━━━ TEXT SEGMENT ━━━

Meter readings were taken on the output of teh VFD operating at 60HZ with the following results:

Phase to Phase voltage = 465v
Load current in each phase = 14.7 amps

Similar results where seen at in bypass mode on the output of the bypass contactor.

In addition, readinsg where taken on teh supply side with teh following results:

Phase to Phase voltage = 474v
Current in each phase = 12.07 amps

I am trying to determine possible causes why the phase current on the output is lower than the nameplate rating and why teh supply side and load side results vary.

Thanks.
b


RE: VFD readings

The motor current is the vector sum of the magnetizing current, the load dependent current and the losses. At less than full load the load component of the current will be less than maximum. The load current is is the major component of the motor current at or near full load.
Rated current is the maximum current that the motor may be allowed to draw at rated ambient temperature without overheating.
For more see the Cowern Papers:
http://www.baldor.com/pdf/manuals/PR2525.pdf
From the readings on the output it would appear that your motor is running about 85% loaded.
With the bypass contactor closed either you have serious measurment errors or for some reason the bypass contactor did not close. I suspect (and your readings indicate) the latter.

━━━ EXTRACTED RECORDS ━━━

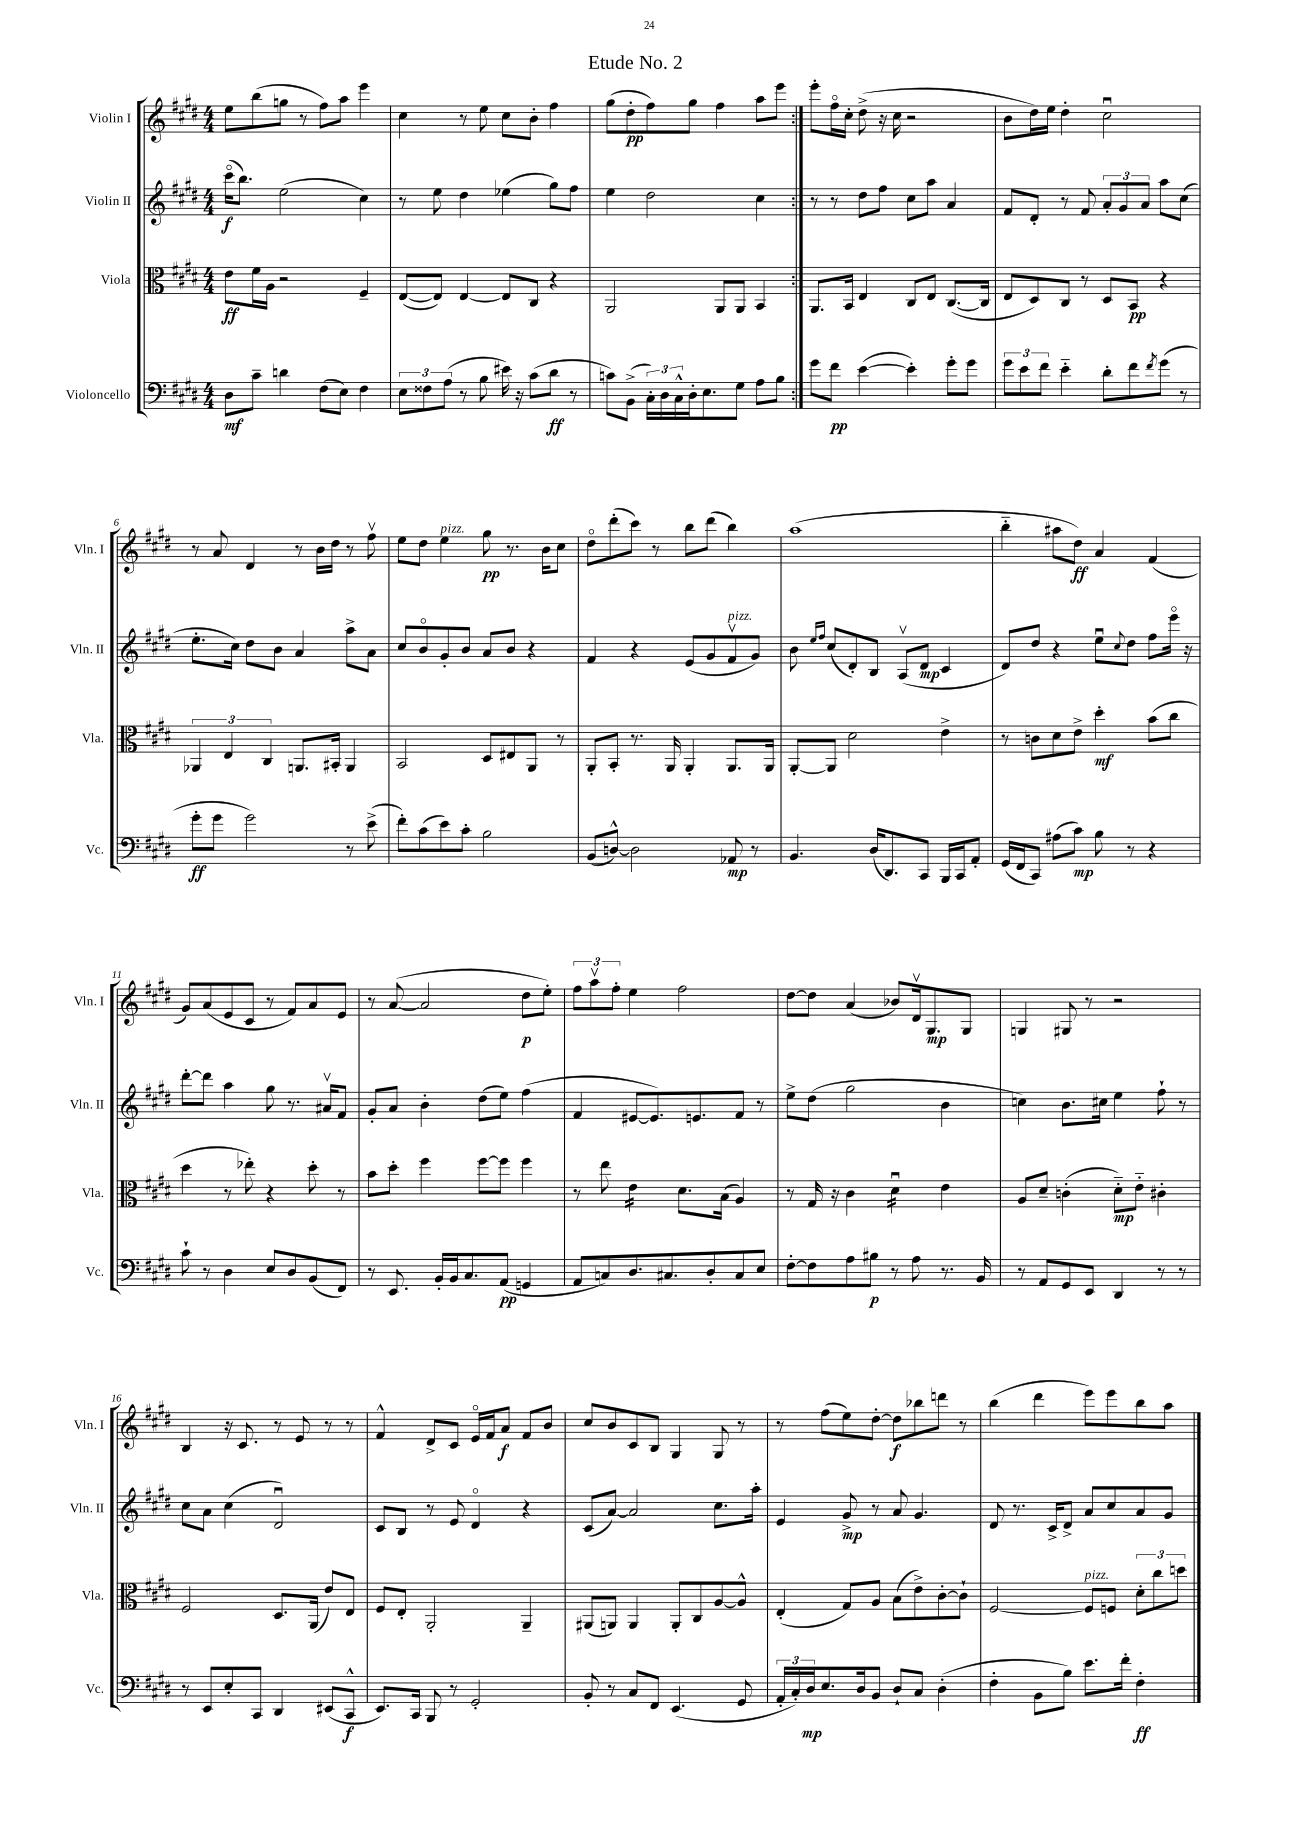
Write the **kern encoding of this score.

**kern	**kern	**kern	**kern
*staff4	*staff3	*staff2	*staff1
*clefF4	*clefC3	*clefG2	*clefG2
*k[f#c#g#d#]	*k[f#c#g#d#]	*k[f#c#g#d#]	*k[f#c#g#d#]
*M4/4	*M4/4	*M4/4	*M4/4
8D#	8e	(16ccc#o	8ee
.	.	8.bb)	.
8c#~	16f#	.	(8bb
.	16A	.	.
4d	2r	(2ee	8gg
.	.	.	8r
(8F#	.	.	8ff#)
8E)	.	.	8aa
4F#	4F#~	4cc#)	4eee
=	=	=	=
12E	([8E	8r	4cc#
12F##	.	.	.
.	8E])	8ee	.
(12A	.	.	.
8r	[4E	4dd#	8r
8B	.	.	8ee
16e#)	8E]	(4ee-	8cc#
16r	.	.	.
(8c#	8C#	.	8b'
8d#	4r	8gg#)	4ff#
8r	.	8ff#	.
=	=	=	=
8c)	2AA	4ee	(8gg#
(8BB^	.	.	8dd#'
24C#')	.	2dd#	8ff#)
24D#	.	.	.
24C#^^	.	.	.
16D#'	.	.	8gg#
8.E	.	.	.
.	8AA	.	4ff#
8G#	8AA	.	.
8A	4BB	4cc#	8aa
8B	.	.	8eee
=:|!	=:|!	=:|!	=:|!
8g#	8.AA	8r	8eee'
8f#	.	8r	16ff#o
.	16BB	.	16cc#'
([4e	4E	8dd#	(8dd#^
.	.	8ff#	16r
.	.	.	16cc#
4e'])	8C#	8cc#	2r
.	8E	8aa	.
8g#'	([8.C#	4a	.
8g#	.	.	.
.	16C#]	.	.
=	=	=	=
12g#	8E	8f#	8b
12e	.	.	.
.	8D#)	8d#'	16dd#)
12f#	.	.	.
.	.	.	16ee
4e'~	8C#	8r	4dd#'
.	8r	8f#	.
8d#'	8D#	12a'	2cc#u
.	.	12g#	.
8f#	8BB	.	.
.	.	12a	.
8qf#	.	.	.
(8g#	4r	8aa	.
8r	.	(8cc#	.
=	=	=	=
8g#'	6AA-	8.ee'	8r
8g#	.	.	8a
.	6E	.	.
.	.	16cc#)	.
2g#)	.	8dd#	4d#
.	6C#	.	.
.	.	8b	.
.	8.AA	4a	8r
.	.	.	16b
.	16BB#'	.	16dd#
8r	4AA	8aa^	8r
(8e^	.	8a	8ff#v
=	=	=	=
8f#')	2BB	8cc#	8ee
(8c#	.	8bo	8dd#
8e)	.	8g#'	4ee
8c#'	.	8b	.
2B	8D#	8a	8gg#
.	8E#	8b	8.r
.	8AA	4r	.
.	.	.	16b
.	8r	.	8cc#
=	=	=	=
(8BB	8AA'	4f#	8dd#o
[8D^^)	8BB'	.	(8ddd#'
2D]	8.r	4r	8ccc#)
.	.	.	8r
.	16AA	.	.
.	4AA'	(8e	8bb
.	.	8g#	(8ddd#
8AA-	8.AA	8f#v	4bb)
8r	.	8g#)	.
.	16AA	.	.
=	=	=	=
4.BB	[8AA'	8b	(1aa
.	.	16qqee	.
.	.	16qqff#	.
.	8AA]	(8cc#	.
.	2d#	8d#')	.
(16D#	.	8B	.
8.DD#)	.	.	.
.	.	(8Av	.
8CC#	.	8d#	.
16BBB	4e^	4c#	.
16CC#	.	.	.
8AA'	.	.	.
=	=	=	=
(16GG#	8r	8d#)	4bb'~
16FF#	.	.	.
8CC#)	8c	8dd#	.
(8A#	8d#	4r	8aa#
8c#)	8e^	.	8dd#)
8B	4dd#'	8eeu	4a
.	.	8qqcc#	.
8r	.	8dd#	.
4r	(8b	8ff#	(4f#
.	8cc#	16eeeo	.
.	.	16r	.
=	=	=	=
8c#`	4dd#	[8ddd#'	8g#)
8r	.	8ddd#]	(8a
4D#	8r	4aa	8e
.	8ee-')	.	8c#
8E	4r	8gg#	8r
8D#	.	8.r	8f#)
(8BB	8dd#'	.	8a
.	.	16a#v	.
8FF#)	8r	8f#	8e
=	=	=	=
8r	8b	8g#'	8r
8.EE	8dd#'	8a	([8a
.	4ff#	4b'	2a]
16BB'	.	.	.
16BB	.	.	.
8.C#	.	.	.
.	[8ff#	(8dd#	.
(8AA	8ff#]	8ee)	.
4GG	4ff#	(4ff#	8dd#
.	.	.	8ee')
=	=	=	=
8AA	8r	4f#	12ff#
.	.	.	12aav
8C)	8ee	.	.
.	.	.	12ff#'
8.D#	4e	[8e#	4ee
.	.	8.e#])	.
8.C#	.	.	.
.	8.d#	.	2ff#
.	.	8.e	.
8D#'	.	.	.
.	(16B	.	.
8C#	4A)	8f#	.
8E	.	8r	.
=	=	=	=
[8F#'	8r	8ee^	[8dd#
8F#]	16G#	(8dd#	8dd#]
.	16r	.	.
8A	4c#	2gg#	(4a
8B#	.	.	.
8r	4d#u	.	8b-)
8A	.	.	16d#v
.	.	.	8.G#
8.r	4e	4b	.
.	.	.	8G#
16BB	.	.	.
=	=	=	=
8r	8A	4cc)	4G
8AA	8d#~	.	.
8GG#	(4c'	8.b	8G#
8EE	.	.	8r
.	.	16cc#	.
4DD#	8d#'~)	4ee	2r
.	8e'~	.	.
8r	4c#'	8ff#`	.
8r	.	8r	.
=	=	=	=
8r	2F#	8cc#	4B
8EE	.	8a	.
8E'	.	(4cc#	16r
.	.	.	8.c#
8CC#	.	.	.
4DD#	8.D#	2d#u)	8r
.	.	.	8e
.	(16AA	.	.
(8EE#	8e)	.	8r
8CC#^^	8E	.	8r
=	=	=	=
8.EE)	8F#	8c#	4f#^^
.	8E'	8B	.
16CC#	.	.	.
8BBB	2AA'	8r	8d#^
8r	.	8e	8c#
2GG#'	.	4d#o	16eo
.	.	.	16f#
.	.	.	8a
.	4AA~	4r	8f#
.	.	.	8b
=	=	=	=
8BB'	(8AA#	(8c#	8cc#
8r	8AA)	[8a)	8b
8C#	4AA	2a]	8c#
8FF#	.	.	8B
(4.EE	8AA'	.	4G#
.	8C#	.	.
.	[8A	8.cc#	8G#
8GG#	8A^^]	.	8r
.	.	16aa'	.
=	=	=	=
24AA'	(4E'	4e	8r
24C#')	.	.	.
24D#	.	.	.
8.E	.	.	(8ff#
.	8G#)	8g#^	8ee)
16D#	.	.	.
8BB	8A	8r	[8dd#'
8D#`	(8B	8a	8dd#]
8C#	8e^)	4.g#	8bb-
(4D#'	[8c#'	.	8ddd
.	8c#`]	.	8r
=	=	=	=
4F#'	[2F#	8d#	(4bb
.	.	8.r	.
8BB	.	.	4ddd#
.	.	16c#^	.
8B)	.	8d#^	.
8.e	8F#]	8a	8eee)
.	8F	8cc#	8eee
16f#'	.	.	.
4F#'	12d#'	8a	8bb
.	12cc#	.	.
.	.	8g#	8aa
.	12dd	.	.
==	==	==	==
*-	*-	*-	*-
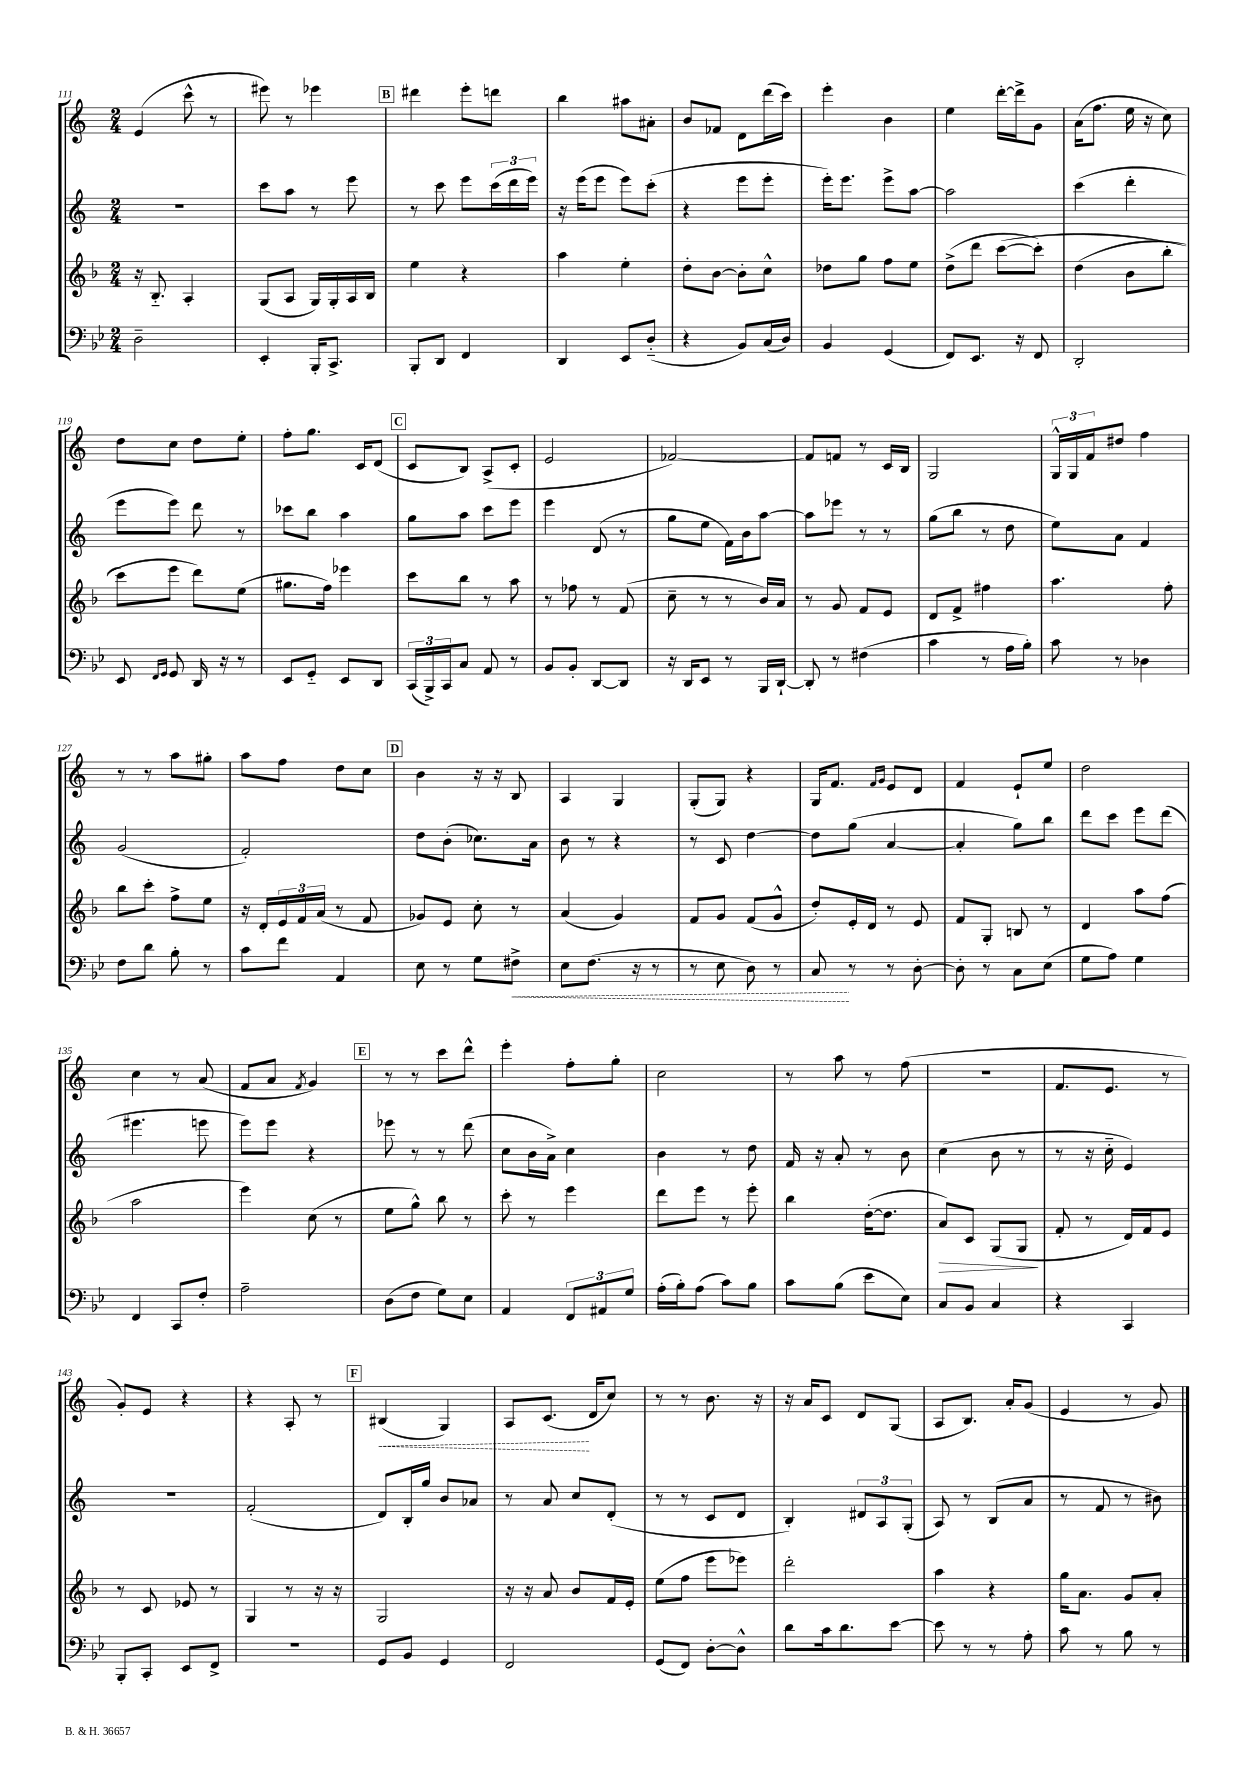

━━━

Output, word for word, the portion of the VFD readings thread starting at "Phase to Phase voltage = 465v" and ending at "side results vary.". The listing above comes from a source other than the VFD readings thread.

### [THE SOLUTION]
Phase to Phase voltage = 465v
Load current in each phase = 14.7 amps

Similar results where seen at in bypass mode on the output of the bypass contactor.

In addition, readinsg where taken on teh supply side with teh following results:

Phase to Phase voltage = 474v
Current in each phase = 12.07 amps

I am trying to determine possible causes why the phase current on the output is lower than the nameplate rating and why teh supply side and load side results vary.